Design optimizes sour-crude production facility

Aug. 2, 2010
A proposed design can improve a production facility that handles sour crudes containing saline water.

A proposed design can improve a production facility that handles sour crudes containing saline water. The design provides low crude oil shrinkage during stabilization and optimizes H2S removal, particularly in summer.

A project in the Middle East used the design, and this article discusses a case study for the design based on a similar Middle East crude and the same product specifications and ambient temperatures as in the actual project.

The case discussed has slightly different oil shrinkage values and cost savings than the actual project, but the final conclusions are the same.

Production facilities

For more then a decade, companies have based the design of production facilities for sour crude oil associated with saline water cut on the integration of desalting, production, gas gathering, and compression units.

Such integration has the advantage of further vapor recovery (control of rpv over upper and lower bounds), use of very low-pressure gas instead of flaring, H2S removal, and energy waste minimization all in one plant.

These production facilities have an optimized design based on capital and operating costs that meet oil stabilization and H2S-removal requirements.

§ Dataset excerpts

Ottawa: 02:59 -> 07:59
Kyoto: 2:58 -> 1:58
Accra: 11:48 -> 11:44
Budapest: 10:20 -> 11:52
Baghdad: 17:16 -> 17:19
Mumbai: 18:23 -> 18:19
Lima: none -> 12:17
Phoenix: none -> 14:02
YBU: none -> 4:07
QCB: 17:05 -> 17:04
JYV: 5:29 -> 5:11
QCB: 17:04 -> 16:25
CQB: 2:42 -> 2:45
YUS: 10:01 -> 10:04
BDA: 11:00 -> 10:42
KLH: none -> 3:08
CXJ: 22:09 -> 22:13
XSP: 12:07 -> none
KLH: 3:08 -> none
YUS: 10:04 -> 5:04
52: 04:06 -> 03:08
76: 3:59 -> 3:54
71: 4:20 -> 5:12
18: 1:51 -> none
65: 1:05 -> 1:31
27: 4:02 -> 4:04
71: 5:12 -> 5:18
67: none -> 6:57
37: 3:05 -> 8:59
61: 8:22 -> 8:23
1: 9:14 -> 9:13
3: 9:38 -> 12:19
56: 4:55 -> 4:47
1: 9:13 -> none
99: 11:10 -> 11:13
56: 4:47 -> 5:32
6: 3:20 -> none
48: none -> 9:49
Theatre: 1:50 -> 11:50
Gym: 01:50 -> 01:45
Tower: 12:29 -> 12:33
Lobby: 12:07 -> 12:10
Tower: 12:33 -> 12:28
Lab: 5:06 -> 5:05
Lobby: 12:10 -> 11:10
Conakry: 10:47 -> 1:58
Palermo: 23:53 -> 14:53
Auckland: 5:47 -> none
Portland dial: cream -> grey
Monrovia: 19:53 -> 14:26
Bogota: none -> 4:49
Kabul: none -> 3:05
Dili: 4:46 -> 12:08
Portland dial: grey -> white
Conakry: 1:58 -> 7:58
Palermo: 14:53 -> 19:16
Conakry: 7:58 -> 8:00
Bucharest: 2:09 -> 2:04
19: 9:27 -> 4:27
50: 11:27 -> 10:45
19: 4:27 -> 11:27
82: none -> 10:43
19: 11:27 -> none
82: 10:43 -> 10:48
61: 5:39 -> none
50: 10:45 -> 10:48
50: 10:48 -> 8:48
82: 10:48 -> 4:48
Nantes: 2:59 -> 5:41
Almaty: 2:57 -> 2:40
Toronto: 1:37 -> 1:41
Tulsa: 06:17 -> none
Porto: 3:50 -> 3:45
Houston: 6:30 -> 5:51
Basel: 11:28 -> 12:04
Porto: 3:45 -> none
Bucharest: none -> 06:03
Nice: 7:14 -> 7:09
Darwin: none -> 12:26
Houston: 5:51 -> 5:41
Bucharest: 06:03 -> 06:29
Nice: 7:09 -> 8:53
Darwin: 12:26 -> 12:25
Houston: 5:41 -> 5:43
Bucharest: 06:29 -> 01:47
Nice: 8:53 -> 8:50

§ To be done
A. Translate this sentence from the sour-crude production facility text into Spanish: "The design provides low crude oil shrinkage during stabilization and optimizes H2S removal, particularly in summer."
B. Summarize the sour-crude production facility text in two sentences.

§ Exercise solutions
A. El diseño proporciona una baja contracción del crudo durante la estabilización y optimiza la eliminación de H2S, en particular en verano.

B. A proposed design for production facilities that handle sour crudes containing saline water gives low crude oil shrinkage during stabilization and optimizes H2S removal, especially in summer. A case study of the design was based on a similar Middle East crude, and although its oil shrinkage values and cost savings differ slightly from those of the actual Middle East project that used the design, the final conclusions are the same.